(Stored data)
##########
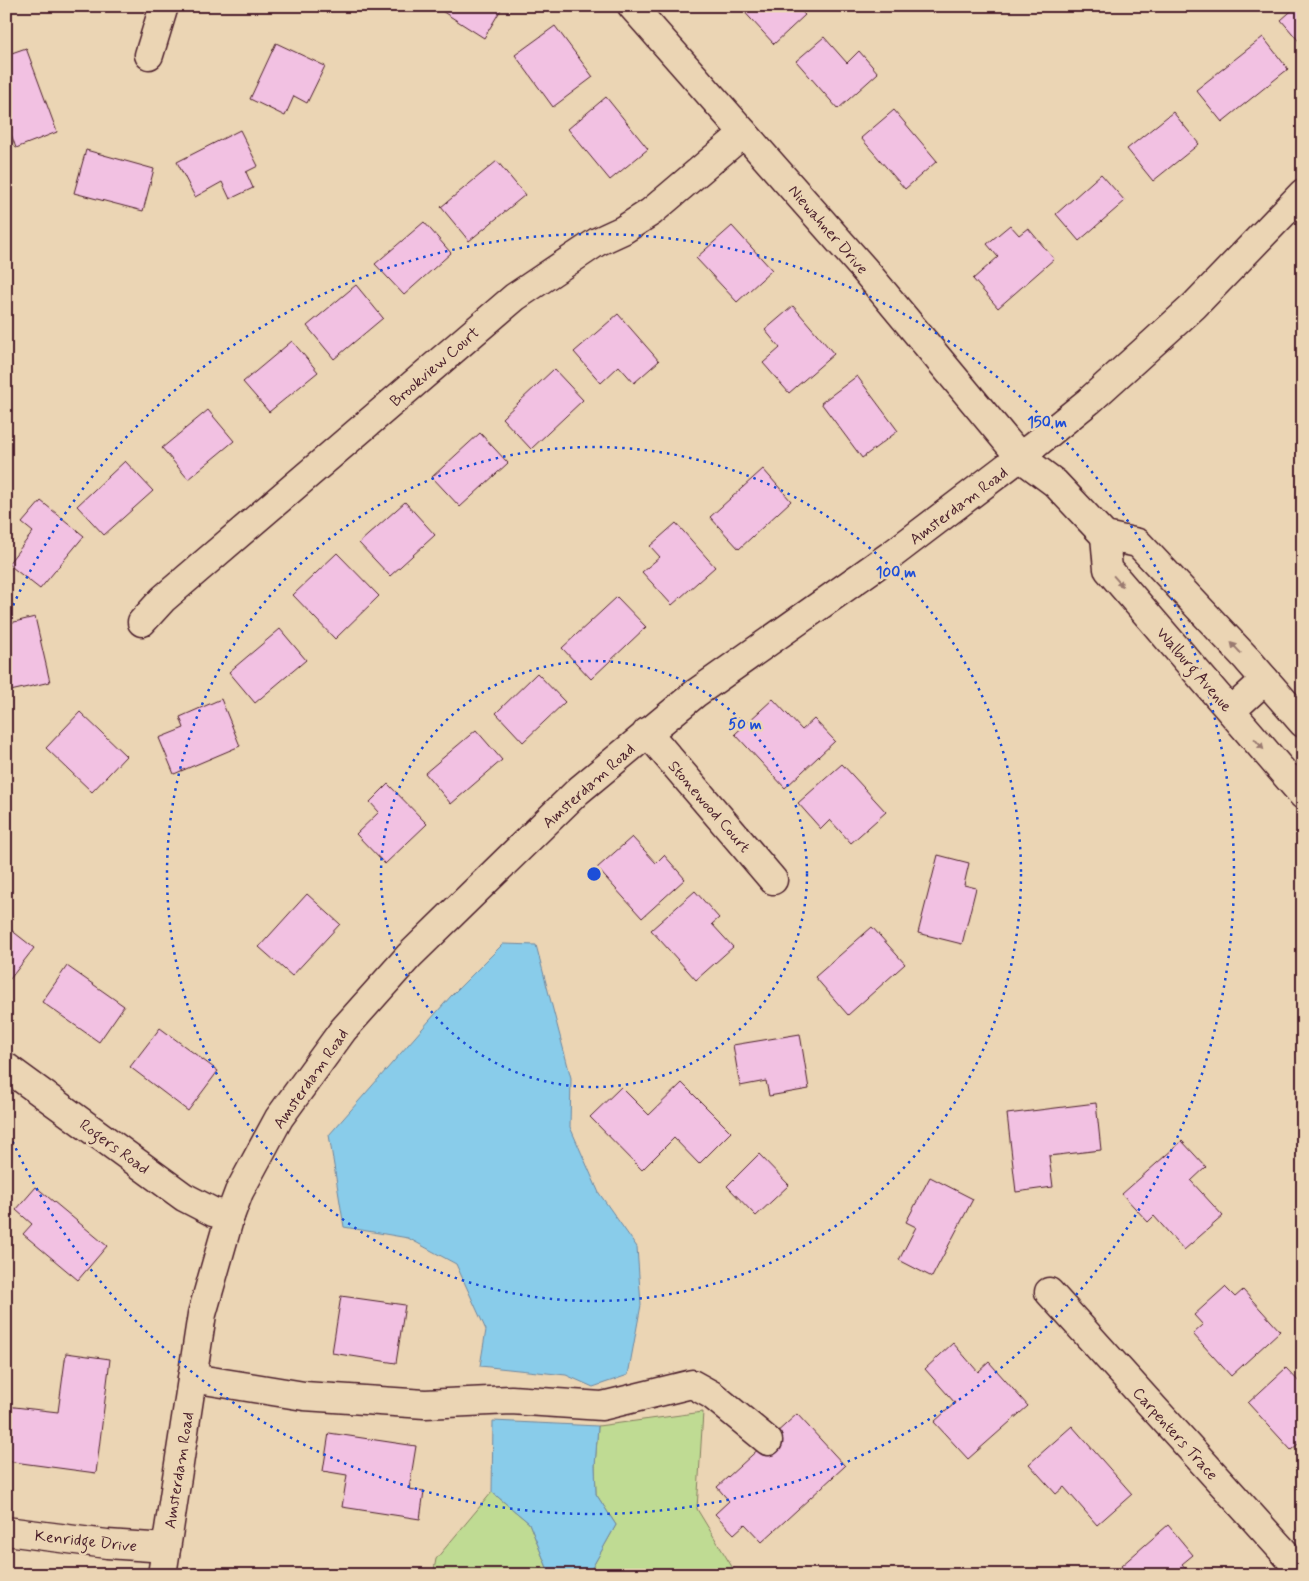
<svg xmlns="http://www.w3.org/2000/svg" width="1309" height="1581" font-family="Mynerve,sans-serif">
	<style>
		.green { fill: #bfdb93; stroke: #847d5f }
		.water { fill: #89ccea; stroke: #70879e }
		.building { fill: #f2c1e2; stroke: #4a1f2b }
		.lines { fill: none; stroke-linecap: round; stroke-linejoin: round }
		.minor-casing { stroke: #4a1f2b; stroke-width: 31 }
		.major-casing { stroke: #4a1f2b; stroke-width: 31 }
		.minor { stroke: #ebd5b4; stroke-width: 28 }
		.major { stroke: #ebd5b4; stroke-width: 28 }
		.oneway { fill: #9a7a70 }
		.ring { fill: none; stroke: #1d4ed8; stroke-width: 2.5; stroke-dasharray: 2.5 5 }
		.labels { text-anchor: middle; stroke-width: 5; stroke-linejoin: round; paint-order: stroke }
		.street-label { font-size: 16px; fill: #4a1f2b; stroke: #ebd5b4 }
		.centre { fill: #1d4ed8; stroke: #ebd5b4; stroke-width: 2.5 }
		.ring-label { font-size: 15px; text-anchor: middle; font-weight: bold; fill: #1d4ed8; stroke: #ebd5b4; stroke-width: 5; stroke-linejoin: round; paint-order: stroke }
	</style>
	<rect width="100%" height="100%" fill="#ebd5b4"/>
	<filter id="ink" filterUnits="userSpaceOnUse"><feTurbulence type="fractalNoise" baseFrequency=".02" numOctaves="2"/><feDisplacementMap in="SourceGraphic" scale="10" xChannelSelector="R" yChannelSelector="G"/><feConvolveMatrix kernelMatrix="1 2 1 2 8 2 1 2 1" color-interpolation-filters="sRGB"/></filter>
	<g filter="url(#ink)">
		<g class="green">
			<polygon points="703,1412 697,1509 737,1575 588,1575 616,1525 596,1494 595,1466 598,1426"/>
			<polygon points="492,1492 529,1523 550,1575 433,1575 436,1559"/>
		</g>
		<g class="water">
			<polygon points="503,944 536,945 571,1078 570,1127 599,1193 637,1247 641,1305 628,1375 593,1387 566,1375 480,1366 486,1330 456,1264 408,1238 344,1227 329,1135 451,996"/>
			<polygon points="493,1421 598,1426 595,1466 596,1494 616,1525 588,1575 550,1575 529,1523 492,1492"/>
		</g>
		<g class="building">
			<polygon points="434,6 503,6 484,38"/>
			<polygon points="739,6 796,6 805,15 774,44"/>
			<polygon points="1297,6 1303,6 1303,46 1281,20"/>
			<polygon points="555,26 593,77 553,107 515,55"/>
			<polygon points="824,37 847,63 859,51 878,73 838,109 796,61"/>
			<polygon points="1263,37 1288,69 1222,122 1196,90"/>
			<polygon points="276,43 325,66 307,103 294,96 285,116 250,99"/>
			<polygon points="26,48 57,132 16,148 6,120 6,55"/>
			<polygon points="606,97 648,149 610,180 568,129"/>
			<polygon points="894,110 937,161 905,189 861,138"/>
			<polygon points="1173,112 1199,144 1153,181 1127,149"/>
			<polygon points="240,130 258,166 246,172 253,188 230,199 222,182 195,197 177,162"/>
			<polygon points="86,150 154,169 143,211 74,193"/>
			<polygon points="497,161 525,195 469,241 441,207"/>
			<polygon points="1101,174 1125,201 1079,241 1056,214"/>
			<polygon points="424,222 451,253 404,295 375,264"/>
			<polygon points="1010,225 1019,235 1028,228 1054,259 998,308 973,279 998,257 987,244"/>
			<polygon points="732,226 772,270 737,302 696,258"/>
			<polygon points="356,285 383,318 334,359 307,326"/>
			<polygon points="793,306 834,354 789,393 763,363 780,348 765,330"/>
			<polygon points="618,314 659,361 634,383 619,366 601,383 574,352"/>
			<polygon points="292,341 318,372 269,412 243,382"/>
			<polygon points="554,369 583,400 531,449 502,418"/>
			<polygon points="857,376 898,431 862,458 821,403"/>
			<polygon points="208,410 234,441 188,479 162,448"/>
			<polygon points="480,433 508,463 460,507 432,477"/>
			<polygon points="125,461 153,491 104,535 77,506"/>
			<polygon points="763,469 791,501 739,549 710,517"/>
			<polygon points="41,501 84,536 40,589 8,564 33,532 22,523"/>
			<polygon points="405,502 435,535 390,576 359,543"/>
			<polygon points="676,523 715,567 672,605 642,572 660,557 650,546"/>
			<polygon points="337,553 379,596 335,639 293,595"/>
			<polygon points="617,597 646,627 591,679 562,648"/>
			<polygon points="35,617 50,682 6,692 6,624"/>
			<polygon points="280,629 306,660 255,703 229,672"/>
			<polygon points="537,673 565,702 523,742 496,713"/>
			<polygon points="221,699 240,746 174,774 159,738 184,728 180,717"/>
			<polygon points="773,699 802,730 814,719 835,741 785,788 735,734"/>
			<polygon points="80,712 126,756 92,792 46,748"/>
			<polygon points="476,730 502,760 451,804 425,773"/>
			<polygon points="842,764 886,812 851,843 830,820 821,829 798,803"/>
			<polygon points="388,784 427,824 385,864 356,834 379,812 370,802"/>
			<polygon points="632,837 656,863 664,855 685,879 642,918 597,868"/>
			<polygon points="938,855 969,863 964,885 976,888 962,944 918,933"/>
			<polygon points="695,891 719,918 712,924 733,947 696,980 651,930"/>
			<polygon points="307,894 340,924 292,976 259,947"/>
			<polygon points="6,926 34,948 10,979 6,976"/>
			<polygon points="872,927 905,964 848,1015 815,977"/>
			<polygon points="67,966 124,1006 99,1042 42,1002"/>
			<polygon points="160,1028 218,1071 188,1111 130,1067"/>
			<polygon points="800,1034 809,1089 769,1096 766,1081 740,1086 733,1045"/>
			<polygon points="682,1083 731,1132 699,1164 674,1138 642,1170 590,1117 621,1087 649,1115"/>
			<polygon points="1096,1103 1101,1150 1049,1156 1053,1187 1016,1192 1007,1114"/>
			<polygon points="1182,1141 1206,1167 1191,1181 1223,1216 1184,1250 1154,1216 1148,1222 1122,1194"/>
			<polygon points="759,1154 789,1185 756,1216 727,1186"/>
			<polygon points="930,1177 973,1199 932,1277 899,1260 916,1227 906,1222"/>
			<polygon points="36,1187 107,1246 78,1280 23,1234 32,1224 16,1210"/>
			<polygon points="1225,1287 1235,1297 1243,1290 1280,1331 1231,1376 1193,1334 1203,1325 1194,1315"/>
			<polygon points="341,1296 405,1305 396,1363 332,1353"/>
			<polygon points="953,1343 978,1372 989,1362 1028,1406 968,1459 934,1422 955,1403 925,1369"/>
			<polygon points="66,1353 110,1359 96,1473 6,1461 6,1406 58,1412"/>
			<polygon points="1286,1368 1303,1386 1303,1449 1298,1444 1291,1450 1248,1403"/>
			<polygon points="797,1414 845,1466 762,1542 745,1524 734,1534 715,1514 729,1501 717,1487"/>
			<polygon points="1072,1426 1132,1494 1097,1525 1064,1487 1056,1494 1029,1464"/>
			<polygon points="329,1433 416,1446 409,1489 424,1491 420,1519 342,1507 347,1475 323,1471"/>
			<polygon points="1168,1525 1193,1555 1182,1564 1191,1575 1128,1575 1121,1566"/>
		</g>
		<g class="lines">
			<g class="minor-casing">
				<g id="minor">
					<polyline points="632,6 863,268 1020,457 1055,483 1105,536 1138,543 1247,659 1303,723"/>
					<polyline points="149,55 164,6"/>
					<polyline points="1105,536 1108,569 1303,795"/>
					<polyline points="142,622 163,599 515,297 597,242 623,230 651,212 744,133"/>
					<polyline points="1231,711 1265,680"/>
					<polyline points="647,732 773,880"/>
					<polyline points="6,1067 184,1197 213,1212 230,1216"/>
					<polyline points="1049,1292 1303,1573"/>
					<polyline points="192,1378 304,1396 425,1404 511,1400 602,1406 692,1384 712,1395 768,1441"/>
					<polyline points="6,1531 107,1544 166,1548"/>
				</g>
			</g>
			<g class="major-casing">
				<polyline id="major" points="162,1575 202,1314 230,1216 239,1192 279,1118 343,1030 409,956 578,791 696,693 894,553 1020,457 1089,401 1194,306 1303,193"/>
			</g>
			<use href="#minor" class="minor"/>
			<use href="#major" class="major"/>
		</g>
		<defs><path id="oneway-solid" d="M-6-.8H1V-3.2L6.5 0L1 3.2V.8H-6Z" transform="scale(1.25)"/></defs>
		<g class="oneway">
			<use href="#oneway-solid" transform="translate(1118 581) rotate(49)"/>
			<use href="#oneway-solid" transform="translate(1236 648) rotate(-133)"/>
			<use href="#oneway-solid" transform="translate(1259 744) rotate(49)"/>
		</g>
	</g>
	<g class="ring">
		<circle cx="594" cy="874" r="213"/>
		<circle cx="594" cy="874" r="427"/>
		<path d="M7 619A640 640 0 1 1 7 1129"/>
	</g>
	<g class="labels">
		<g class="street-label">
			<text transform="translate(829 229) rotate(49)" y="6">Niewahner Drive</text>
			<text transform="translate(434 366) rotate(-41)" y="6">Brookview Court</text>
			<text transform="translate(958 505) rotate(-37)" y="6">Amsterdam Road</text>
			<text transform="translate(1195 669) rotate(49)" y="6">Walburg Avenue</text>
			<text transform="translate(588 785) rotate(-42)" y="6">Amsterdam Road</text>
			<text transform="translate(710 806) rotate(49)" y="6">Stonewood Court</text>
			<text transform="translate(310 1078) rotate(-55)" y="6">Amsterdam Road</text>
			<text transform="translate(115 1146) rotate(36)" y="6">Rogers Road</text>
			<text transform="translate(1176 1433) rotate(48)" y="6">Carpenters Trace</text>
			<text transform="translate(178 1470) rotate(-81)" y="6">Amsterdam Road</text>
			<text transform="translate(86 1540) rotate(6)" y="6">Kenridge Drive</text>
		</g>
	</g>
	<circle cx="594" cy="874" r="8" class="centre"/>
	<g class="ring-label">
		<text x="1047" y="427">150 m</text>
		<text x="896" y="577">100 m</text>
		<text x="745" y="729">50 m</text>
	</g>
	<rect width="1309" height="1581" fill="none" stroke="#ebd5b4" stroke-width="25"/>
	<rect x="12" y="12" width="1284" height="1556" fill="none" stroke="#4a1f2b" stroke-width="2" filter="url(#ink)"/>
</svg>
##########
**Your task**
Check each line of the records above, and copy those that hold the word "lines".

**Task response**
		.lines { fill: none; stroke-linecap: round; stroke-linejoin: round }
		<g class="lines">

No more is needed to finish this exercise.